While my master’s degree was full of “firsts,” these past two semesters also included a lot of “lasts.” I’ve spent the past year thinking about what my lasts would be. What would be my last article in The Stute? What would be my last assignment submitted before 11:59 p.m.? When is the last time I would hang out with all my friends in one place before we go our separate ways post-grad? For anyone graduating, there’s this pressure to “make the last year count” while balancing school, work, and the post-grad unknown.
Last year, I graduated, and the worry about the last hadn’t sunk in yet. I knew I would be back another year for my master’s degree and would still be largely involved in the organizations that were a significant part of my undergraduate experience. Still, I celebrated all of my friends’ last times with them. We spent as much time together as we could. It was only a month later at a friend’s graduation party that I fully realized that my turn to experience all the lasts was coming up, and that they wouldn’t be there with me for it.
I’m the last active person from the group I joined, The Stute. I’m the last member of my pledge class to be fully active in my sorority. I’m the last person from my original friend group to still have the opportunity to regularly walk up the 9th Street hill and take in the view on campus. Although getting a master’s degree can feel like a lonely pursuit, especially when many of the people I previously had classes with graduated, I’m eternally grateful that I remained involved in The Stute and Theta Phi Alpha. When things were rough, I always had people from these organizations to spend time with — and be there for many of my lasts.
Although much of this essay has focused on my past, I want to emphasize the importance of being in the present. As April began and then turned into May, I found myself not as preoccupied with my lasts. I’ve often been told by friends, family, and even some professors that I think too much. Some time in April, someone in my life had told me that I spend too much time worrying about the future or ruminating over the past. This wasn’t the first time I’ve been told that, but I made sure it would be the last.

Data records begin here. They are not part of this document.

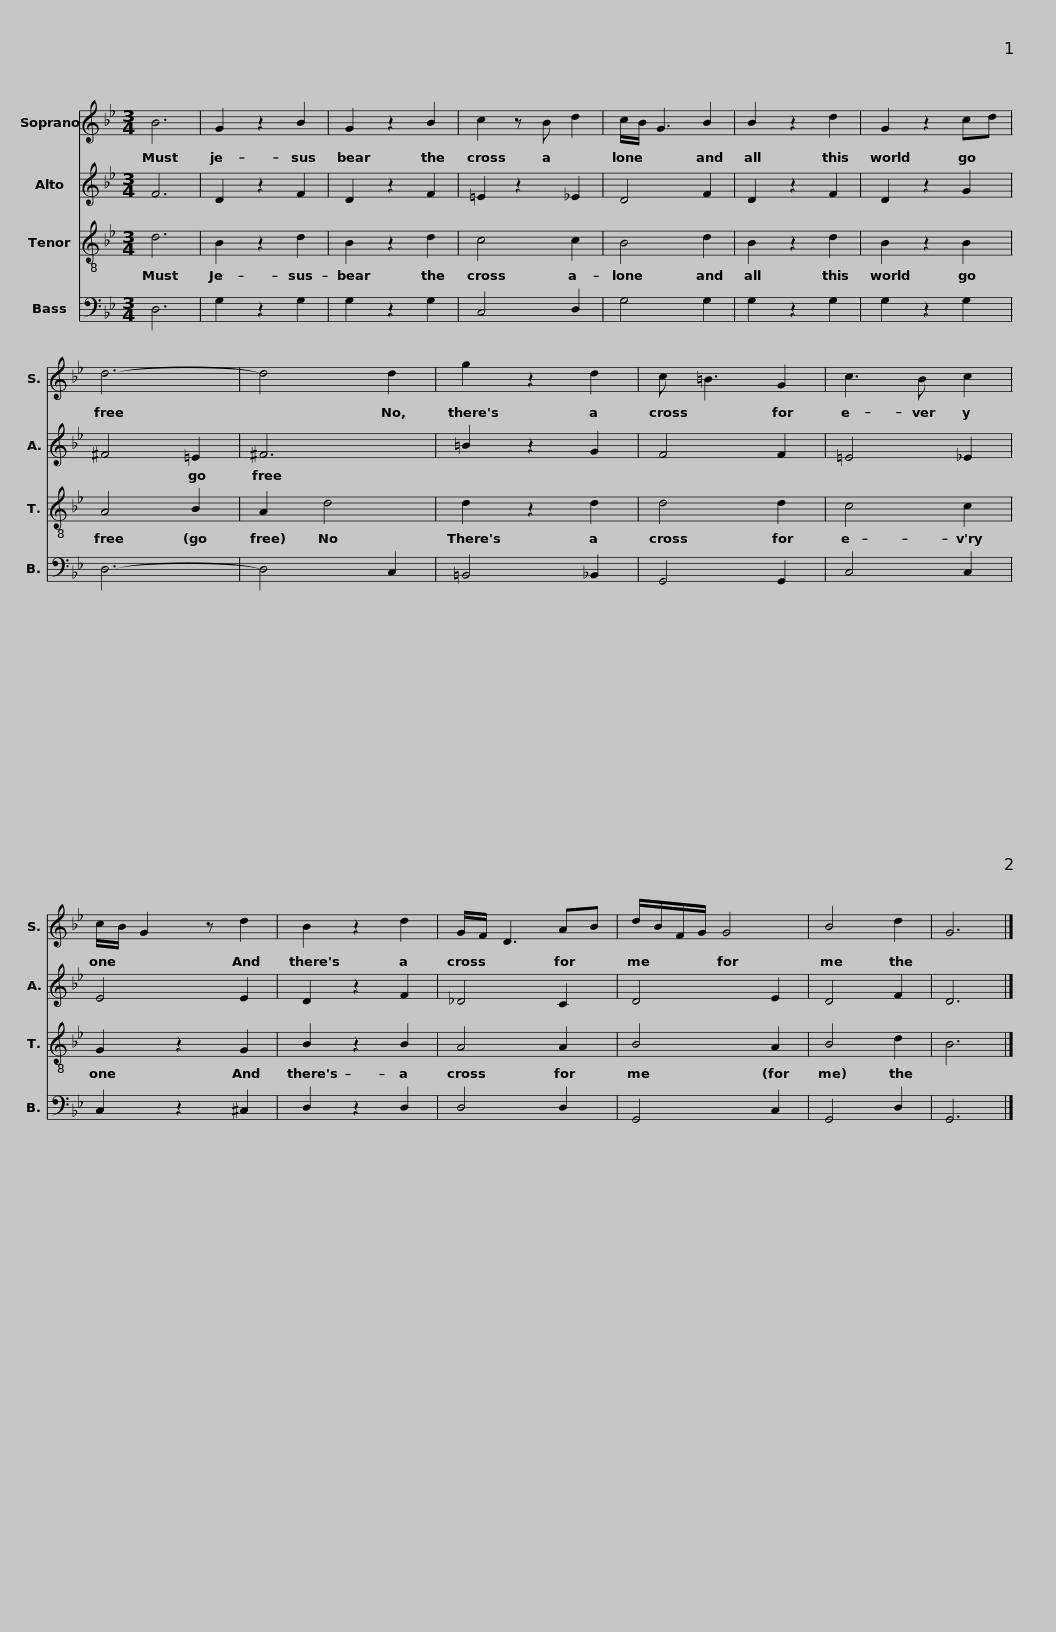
X:1
%%score 1 2 3 4
L:1/8
M:3/4
I:linebreak $
K:Bb
V:1 treble
V:2 treble
V:3 treble-8
V:4 bass
V:1
 B6 | G2 z2 B2 | G2 z2 B2 | c2 z B d2 | c/B/ G3 B2 | %5
 B2 z2 d2 | G2 z2 cd | d6- | d4 d2 | g2 z2 d2 | %10
 c =B3 G2 |$ c3 B c2 | c/B/ G2 z d2 | B2 z2 d2 | G/F/ D3 AB | %15
 d/B/F/G/ G4 | B4 d2 | G6 |] %18
V:2
 F6 | D2 z2 F2 | D2 z2 F2 | =E2 z2 _E2 | D4 F2 | %5
 D2 z2 F2 | D2 z2 G2 | ^F4 =E2 | ^F6 | =B2 z2 G2 | %10
 F4 F2 |$ =E4 _E2 | E4 E2 | D2 z2 F2 | _D4 C2 | %15
 D4 E2 | D4 F2 | D6 |] %18
V:3
 d6 | B2 z2 d2 | B2 z2 d2 | c4 c2 | B4 d2 | %5
 B2 z2 d2 | B2 z2 B2 | A4 B2 | A2 d4 | d2 z2 d2 | %10
 d4 d2 |$ c4 c2 | G2 z2 G2 | B2 z2 B2 | A4 A2 | %15
 B4 A2 | B4 d2 | B6 |] %18
V:4
 D,6 | G,2 z2 G,2 | G,2 z2 G,2 | C,4 D,2 | G,4 G,2 | %5
 G,2 z2 G,2 | G,2 z2 G,2 | D,6- | D,4 C,2 | =B,,4 _B,,2 | %10
 G,,4 G,,2 |$ C,4 C,2 | C,2 z2 ^C,2 | D,2 z2 D,2 | D,4 D,2 | %15
 G,,4 C,2 | G,,4 D,2 | G,,6 |] %18
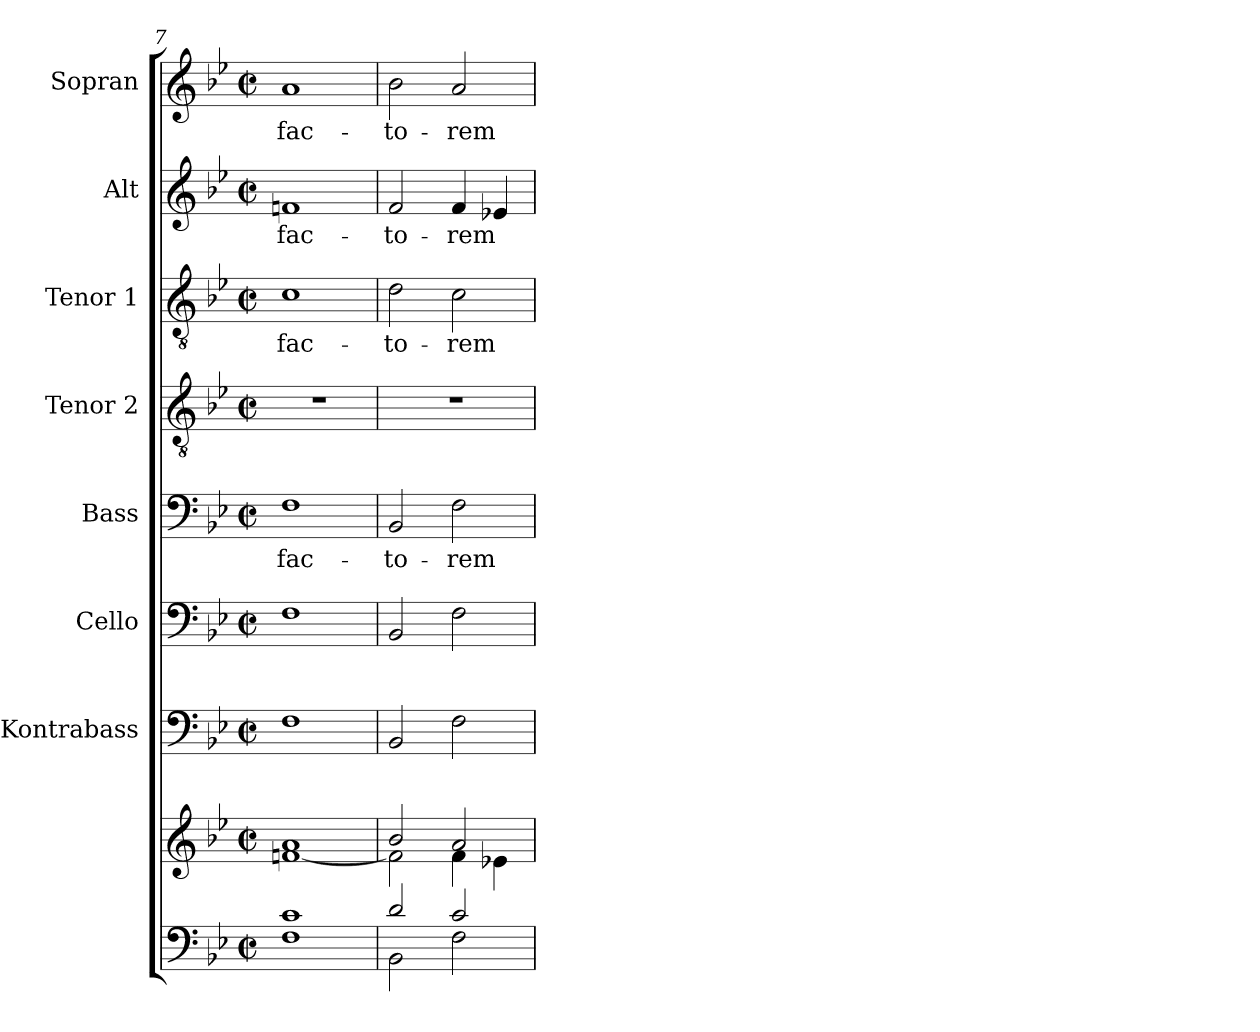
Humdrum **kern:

**kern	**kern	**kern	**kern	**kern	**text	**kern	**kern	**text	**kern	**text	**kern	**text
*part8	*part8	*part7	*part6	*part5	*part5	*part4	*part3	*part3	*part2	*part2	*part1	*part1
*staff9	*staff8	*staff7	*staff6	*staff5	*staff5	*staff4	*staff3	*staff3	*staff2	*staff2	*staff1	*staff1
*	*	*I"Kontrabass	*I"Cello	*I"Bass	*	*I"Tenor 2	*I"Tenor 1	*	*I"Alt	*	*I"Sopran	*
*	*	*I'Kb.	*	*I'B.	*	*I'T. 2	*I'T. 1	*	*I'A.	*	*I'S.	*
!!LO:PB:g=z
*clefF4	*clefG2	*clefF4	*clefF4	*clefF4	*	*clefGv2	*clefGv2	*	*clefG2	*	*clefG2	*
*	*	*ITrd7c12	*	*	*	*	*	*	*	*	*	*
*k[b-e-]	*k[b-e-]	*k[b-e-]	*k[b-e-]	*k[b-e-]	*	*k[b-e-]	*k[b-e-]	*	*k[b-e-]	*	*k[b-e-]	*
*B-:	*B-:	*B-:	*B-:	*B-:	*	*B-:	*B-:	*	*B-:	*	*B-:	*
*M2/2	*M2/2	*M2/2	*M2/2	*M2/2	*	*M2/2	*M2/2	*	*M2/2	*	*M2/2	*
*met(c|)	*met(c|)	*met(c|)	*met(c|)	*met(c|)	*	*met(c|)	*met(c|)	*	*met(c|)	*	*met(c|)	*
=7	=7	=7	=7	=7	=7	=7	=7	=7	=7	=7	=7	=7
*^	*^	*	*	*	*	*	*	*	*	*	*	*
!	!	!	!	!	!	!	!LO:LY:b	!	!	!LO:LY:b	!	!LO:LY:b	!	!LO:LY:b
1c	1F	1a	[<1fn	1FF	1F	1F	fac-	1r	1c	fac-	1fn	fac-	1a	fac-
=8	=8	=8	=8	=8	=8	=8	=8	=8	=8	=8	=8	=8	=8	=8
!	!	!	!	!	!	!	!LO:LY:b	!	!	!LO:LY:b	!	!LO:LY:b	!	!LO:LY:b
2d/	2BB-\	2b-/	2f\]	2BBB-/	2BB-/	2BB-/	-to-	1r	2d\	-to-	2f/	-to-	2b-\	-to-
!	!	!	!	!	!	!	!LO:LY:b	!	!	!LO:LY:b	!	!LO:LY:b	!	!LO:LY:b
2c/	2F\	2a/	4f\	2FF\	2F\	2F\	-rem	.	2c\	-rem	4f/	-rem	2a/	-rem
.	.	.	4e-X\	.	.	.	.	.	.	.	4e-X/	.	.	.
*v	*v	*	*	*	*	*	*	*	*	*	*	*	*	*
*	*v	*v	*	*	*	*	*	*	*	*	*	*	*
=	=	=	=	=	=	=	=	=	=	=	=	=
*-	*-	*-	*-	*-	*-	*-	*-	*-	*-	*-	*-	*-
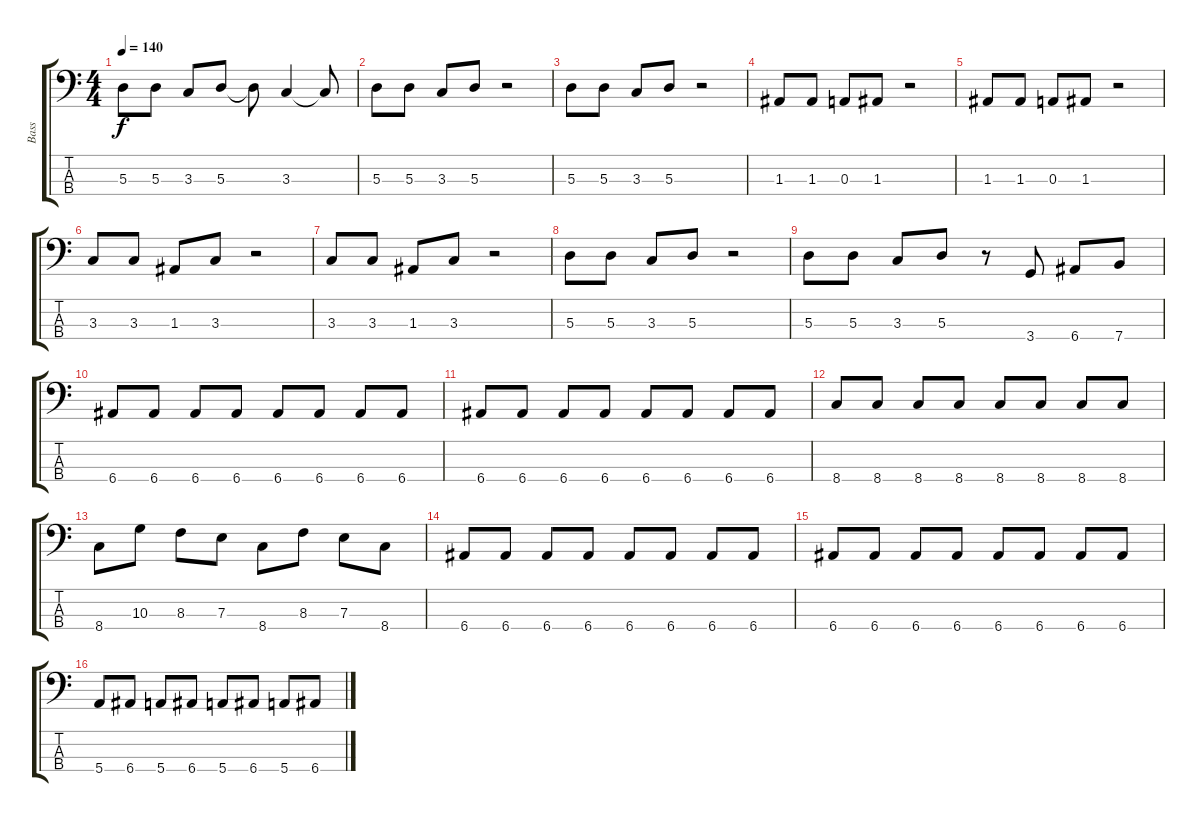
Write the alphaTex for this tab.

\track ("Bass" "Bass") {instrument electricbassfinger}
\staff {score tabs}
\tuning (G2 D2 A1 E1) {hide}
\ts (4 4)
\tempo 140
\clef f4
\ks c
5.3.8{dy f} 5.3.8 3.3.8 5.3.8 5.3{t}.8 3.3.4 3.3{t}.8 |
5.3.8 5.3.8 3.3.8 5.3.8 r.2 |
5.3.8 5.3.8 3.3.8 5.3.8 r.2 |
1.3.8 1.3.8 0.3.8 1.3.8 r.2 |
1.3.8 1.3.8 0.3.8 1.3.8 r.2 |
3.3.8 3.3.8 1.3.8 3.3.8 r.2 |
3.3.8 3.3.8 1.3.8 3.3.8 r.2 |
5.3.8 5.3.8 3.3.8 5.3.8 r.2 |
5.3.8 5.3.8 3.3.8 5.3.8 r.8 3.4.8 6.4.8 7.4.8 |
6.4.8 6.4.8 6.4.8 6.4.8 6.4.8 6.4.8 6.4.8 6.4.8 |
6.4.8 6.4.8 6.4.8 6.4.8 6.4.8 6.4.8 6.4.8 6.4.8 |
8.4.8 8.4.8 8.4.8 8.4.8 8.4.8 8.4.8 8.4.8 8.4.8 |
8.4.8 10.3.8 8.3.8 7.3.8 8.4.8 8.3.8 7.3.8 8.4.8 |
6.4.8 6.4.8 6.4.8 6.4.8 6.4.8 6.4.8 6.4.8 6.4.8 |
6.4.8 6.4.8 6.4.8 6.4.8 6.4.8 6.4.8 6.4.8 6.4.8 |
5.4.8 6.4.8 5.4.8 6.4.8 5.4.8 6.4.8 5.4.8 6.4.8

These past weeks have been some of the best times of my life, and that is because I allowed myself to focus on the present and all that I have within it. From coffee runs to apartment visits to spontaneous adventures in the city, I’ve truly enjoyed the time I’ve spent with my friends. I’m not afraid of what my, or even our, lasts could be, because I know there are more to come. While some experiences are unique to being a student, there are so many more that are not. I’m genuinely excited for post-grad life, and for the people I will experience it with.
Recently, a passing remark reminded me of Jeffrey Zaslow and Randy Pausch’s The Last Lecture. I read this book during my freshman year of high school and promised myself that I would carry Pausch’s words with me for the rest of my life. I even bought a physical copy of the book to keep. At some point, I forgot all about that promise — until now. While that book is full of many impactful pieces of wisdom, one that always stuck out to me is “When we’re connected to others, we become better people.” This has been a recurring theme of my time here and was even a big part of the senior essay I wrote last year. The person I am today (and every day) is the result of all those I have ever known.
To any underclassmen reading this, these are some of the toughest but also most rewarding years. One thing about Stevens is that it will continue to challenge you in ways you never thought possible. What matters most of all is who’s there by your side through it all. Let your legacy be the impact you make on those around you. Those are the people who will be there for all your firsts and even some of your lasts. Try to live in the moment. Keep going, and never be afraid to keep making memories with the people around you. Every day counts.
All in all, I’m very happy with my time at Stevens and with all the memories I’ve made. Thank you to everyone who has been by my side. Your support means the world to me. To the class of 2026, remember that the end of this chapter just means the beginning of the next one. Life post-grad may feel daunting, but we’ve got this!
This is my last piece ever for The Stute. I hope I made it count.